• TASK:
List every line of the rows below that contains the string "knee".

• SUPPLIED MATERIAL:

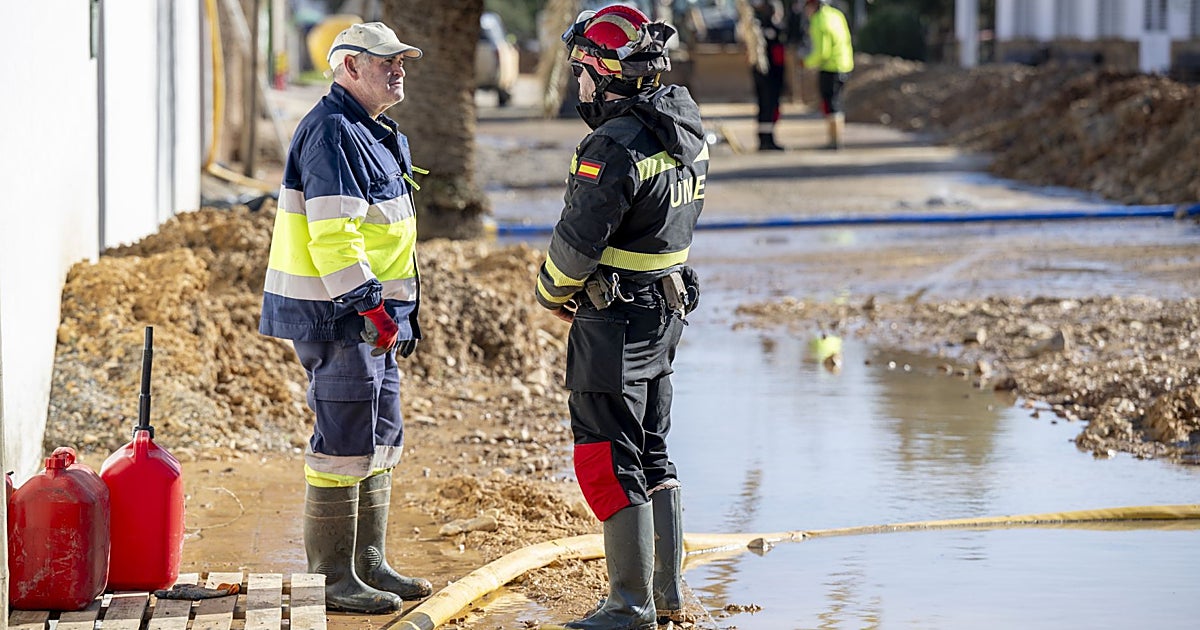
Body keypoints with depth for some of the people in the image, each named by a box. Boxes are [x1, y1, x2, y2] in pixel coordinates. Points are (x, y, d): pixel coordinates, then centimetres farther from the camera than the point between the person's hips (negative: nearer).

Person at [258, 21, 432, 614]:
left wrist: (394, 312, 24)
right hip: (338, 316, -11)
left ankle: (368, 564, 24)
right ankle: (331, 579, -1)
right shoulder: (332, 132, -16)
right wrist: (371, 307, -26)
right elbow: (333, 237, -24)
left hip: (371, 317, 11)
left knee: (379, 442, 15)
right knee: (344, 444, -7)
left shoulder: (375, 134, 18)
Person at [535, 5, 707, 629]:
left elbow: (578, 241, -19)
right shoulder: (685, 128, 7)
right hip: (665, 309, 9)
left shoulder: (615, 146, -23)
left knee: (609, 461, -3)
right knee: (652, 455, 17)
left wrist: (553, 290, 2)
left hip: (614, 320, -9)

• EXERCISE RESPONSE:
left knee: (379, 442, 15)
right knee: (344, 444, -7)
left knee: (609, 461, -3)
right knee: (652, 455, 17)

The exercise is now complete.